Grant, who is the subject a big lawsuit against Vince
McMahon, WWE, and others, was there as survivors, advocates,
legislators, and state leaders gathered to call on the
legislature to codify the federal Prison Rape Elimination
Act into state law and reform state non-disclosure agreement
policies which are used to silence survivors.

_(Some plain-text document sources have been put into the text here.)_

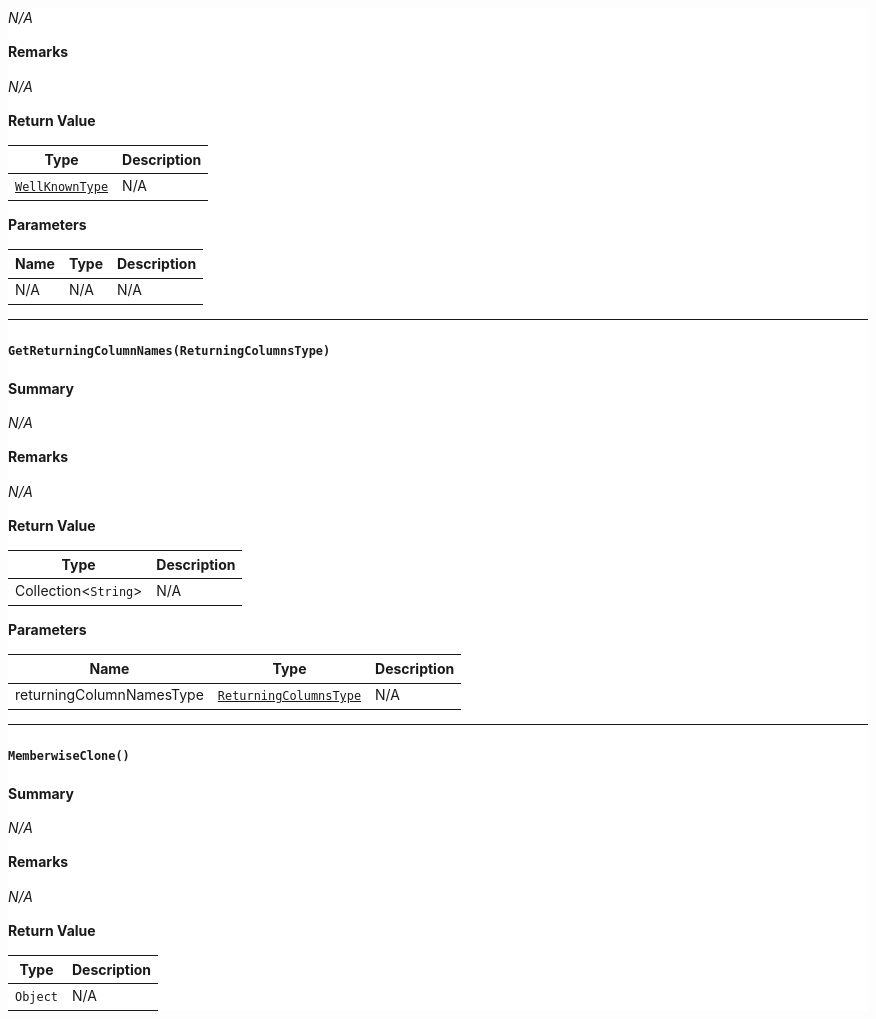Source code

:    *N/A*

**Remarks**

   *N/A*

**Return Value**

|Type|Description|
|---|---|
|[`WellKnownType`](../ThinkGeo.Core/ThinkGeo.Core.WellKnownType.md)|N/A|

**Parameters**

|Name|Type|Description|
|---|---|---|
|N/A|N/A|N/A|

---
#### `GetReturningColumnNames(ReturningColumnsType)`

**Summary**

   *N/A*

**Remarks**

   *N/A*

**Return Value**

|Type|Description|
|---|---|
|Collection<`String`>|N/A|

**Parameters**

|Name|Type|Description|
|---|---|---|
|returningColumnNamesType|[`ReturningColumnsType`](../ThinkGeo.Core/ThinkGeo.Core.ReturningColumnsType.md)|N/A|

---
#### `MemberwiseClone()`

**Summary**

   *N/A*

**Remarks**

   *N/A*

**Return Value**

|Type|Description|
|---|---|
|`Object`|N/A|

“I really shouldn’t be here. By a series of miracles that I
can’t account for, I’m alive today,” Grant said to open her
speech. “On June 15 of 2022, my life was rewritten into
someone else’s storyline. And I was globally outed in the
Wall Street Journal.”
Grant detailed the tumultuous time she had following the WSJ
story, with requests from WWE that she declined to take. She
spoke about the NDA she had signed and how she was given the
status of a whistleblower by the Securities and Exchange
Commission after the federal criminal investigation into
Vince McMahon took place.
She said that she got the subpoena and status a couple of
days before Vince McMahon and Endeavor’s Ari Emanuel
appeared on CNBC together to announce the sale of WWE.

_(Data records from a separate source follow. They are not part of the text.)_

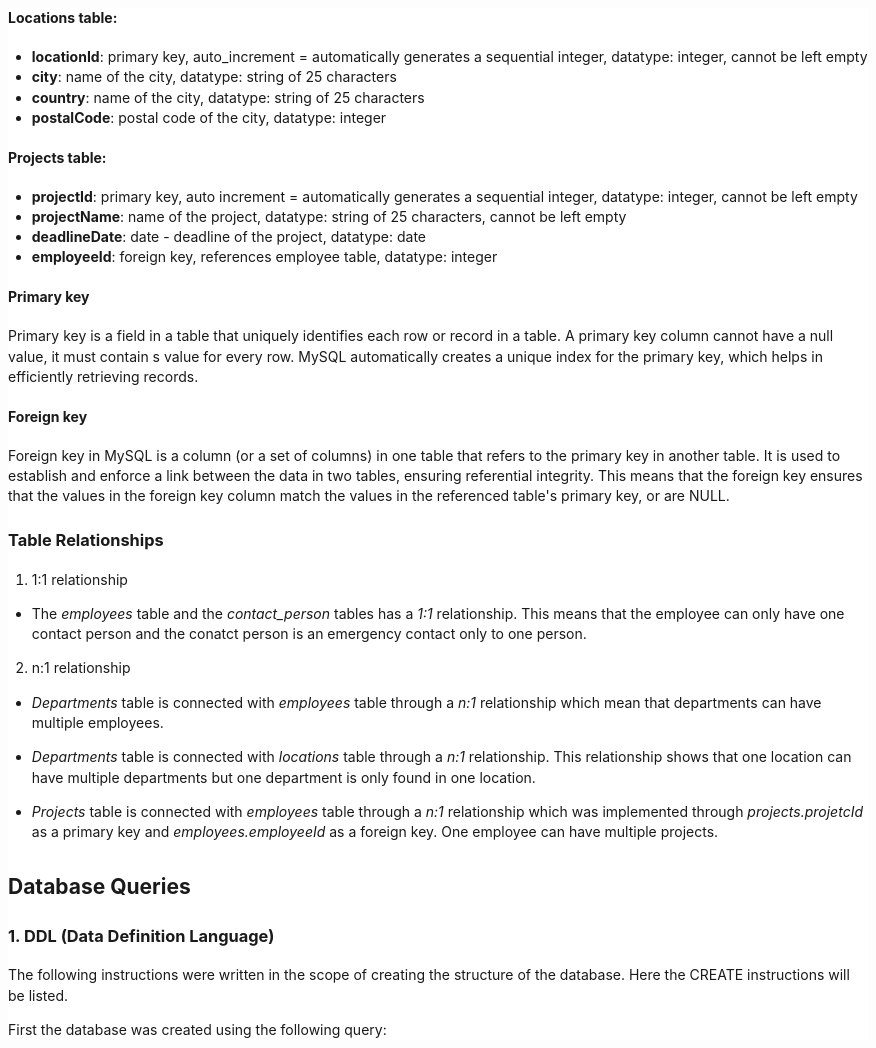 #### Locations table:
- **locationId**: primary key, auto_increment = automatically generates a sequential integer, datatype: integer, cannot be left empty
- **city**: name of the city, datatype: string of 25 characters
- **country**: name of the city, datatype: string of 25 characters
- **postalCode**: postal code of the city, datatype: integer

#### Projects table:
- **projectId**: primary key, auto increment = automatically generates a sequential integer, datatype: integer, cannot be left empty
- **projectName**: name of the project, datatype: string of 25 characters, cannot be left empty
- **deadlineDate**: date - deadline of the project, datatype: date
- **employeeId**: foreign key, references employee table, datatype: integer

#### Primary key
Primary key is a field in a table that uniquely identifies each row or record in a table. A primary key column cannot have a null value, it must contain s value for every row. MySQL automatically creates a unique index for the primary key, which helps in efficiently retrieving records.

#### Foreign key
Foreign key in MySQL is a column (or a set of columns) in one table that refers to the primary key in another table. It is used to establish and enforce a link between the data in two tables, ensuring referential integrity. This means that the foreign key ensures that the values in the foreign key column match the values in the referenced table's primary key, or are NULL.

### Table Relationships
1. 1:1 relationship
- The _employees_ table and the _contact_person_ tables has a _1:1_ relationship. This means that the employee can only have one contact person and the conatct person is an emergency contact only to one person.

2. n:1 relationship

- _Departments_ table  is connected with _employees_ table through a _n:1_ relationship which mean that departments can have multiple employees.

- _Departments_ table is connected with _locations_ table through a _n:1_ relationship. This relationship shows that one location can have multiple departments but one department is only found in one location.

- _Projects_ table is connected with _employees_ table through a _n:1_ relationship which was implemented through _projects.projetcId_ as a primary key and _employees.employeeId_ as a foreign key. One employee can have multiple projects.

## Database Queries

### 1. DDL (Data Definition Language)

The following instructions were written in the scope of creating the structure of the database. Here the CREATE instructions will be listed.
 
First the database was created using the following query:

“Color me the most surprised person on planet Earth,” Grant
said regarding the news.
Her speech closed with a message to TKO and its leadership.
“To the board of TKO, if you didn’t know this part of your
origin story, now you know. I hope you will have
conversations with us. I will hope you have conversations
amongst yourselves, and I hope that you don’t rely on old
instincts with new insight,” Grant said. “All of you have
some say in how my life turns out from here, including how
quickly I may be able to move on and find help and healing.”